Triosephosphate Isomerase

Triosephosphate isomerase (TIM) catalyzes the interconversion of D-glyceraldehyde-3-phosphate (G3P) and dihydroxyacetone phosphate (DHAP). The equilibrium lies far to the side of DHAP, hence the longer arrow pointing to that compound. The enzyme operates with a turnover number of ∼10⁷ s⁻¹, which is nearly as fast as the diffusion-controlled limit. TIM is therefore called an almost perfectly evolved enzyme because no catalytic refinement could make the rate faster than it already is.

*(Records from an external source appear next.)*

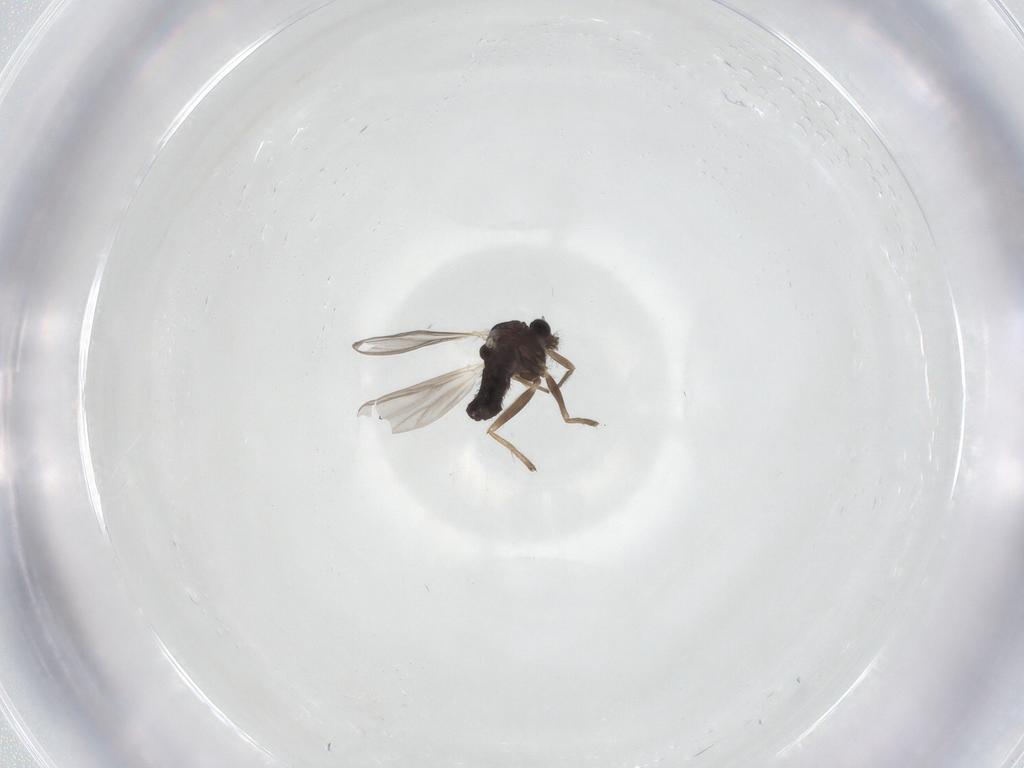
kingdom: Animalia
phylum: Arthropoda
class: Insecta
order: Diptera
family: Chironomidae
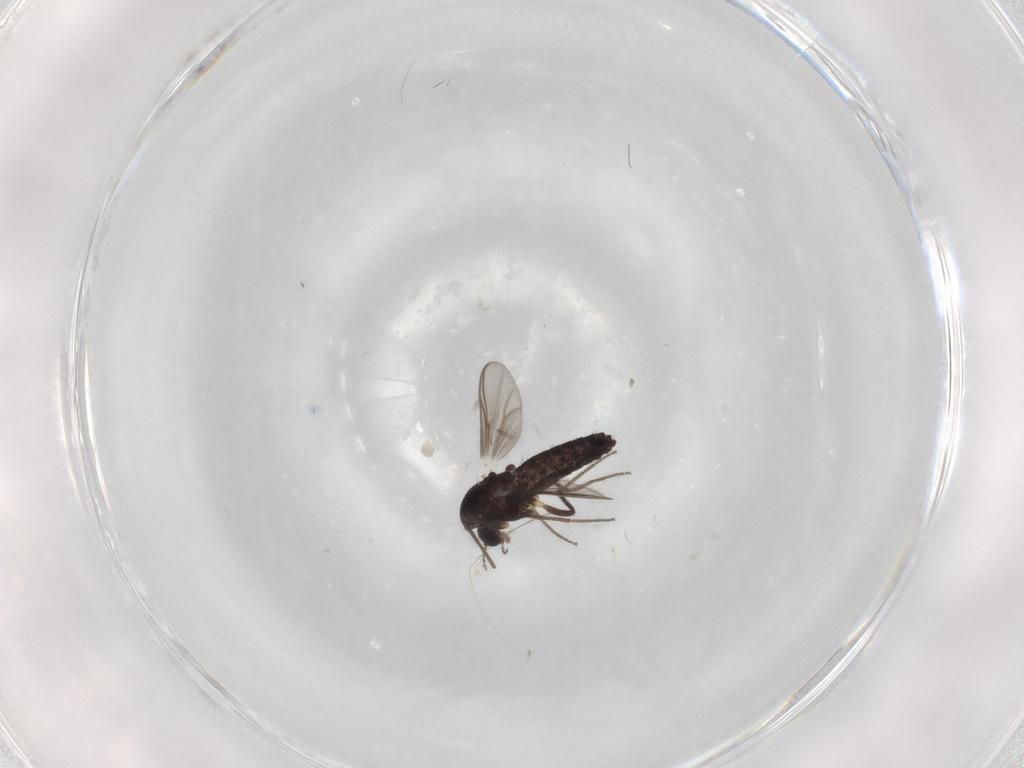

Many tools have been used to study the TIM mechanism, including X-ray crystallography and NMR, site-directed mutagenesis, and affinity labeling. Strong evidence for the mechanism, however, was supplied by studies using isotopic labeling of substrates. It was found that if the above reaction was carried out in tritiated water, one atom of tritium was stereospecifically incorporated into DHAP.

This result suggested that a base abstracts a proton from the substrate, and the proton then undergoes exchange with labeled protons from the solvent before being added back to form the product stereospecifically. The existence of a cis-enediol intermediate (shown below)would account for these observations, if the enzyme added the proton back to the same face of the enediol that it was abstracted from.

One unresolved questionwas whether only a single protein base was involved (so that the transfer was from substrate to base and directly back to form product) or whether a different base was responsible for protonation as part of a more extensive proton relay. The nature of the protein base was explored by doing a similar experiment to the one described above but in the other direction; that is, by labeling the DHAP and observing its conversion to G3P. Although the equilibrium lies far to the side of the DHAP, trapping by irreversible oxidation by G3P dehydrogenase of any G3P formed was used to convert significant quantities of DHAP. If the DHAP was labeled at C1, a small but measurable amount of the label was transferred to C2.

This result suggested that a single base was involved in the proton abstraction/proton addition step. If more than one base were involved, the chance that any label would not be washed out by the solvent and would be added to the deprotonated intermediate would be vanishingly small. In combination with other kinds of experiments, isotopic labeling was therefore invaluable in elucidating the mechanism of triosephosphate isomerase (shown below) in which B is a protein-derived base.

Isotopes can be used in another way to measure the energy barrier heights for various steps in the catalytic mechanism as noted above for the reaction catalyzed by dihydrofolate reductase. For example, if a proton transfer is involved in the rate-limiting step, then substitution of that proton with one of the heavier isotopes of hydrogen (deuterium or tritium) will cause the step to proceed more slowly. These so-called kinetic isotope effect experiments in combination with steady-state rate measurements in the case of TIM allowed the elucidation of the rate constants for partitioning of the cis-enediol intermediate and construction of a detailed kinetic scheme as shown above for dihydrofolate reductase.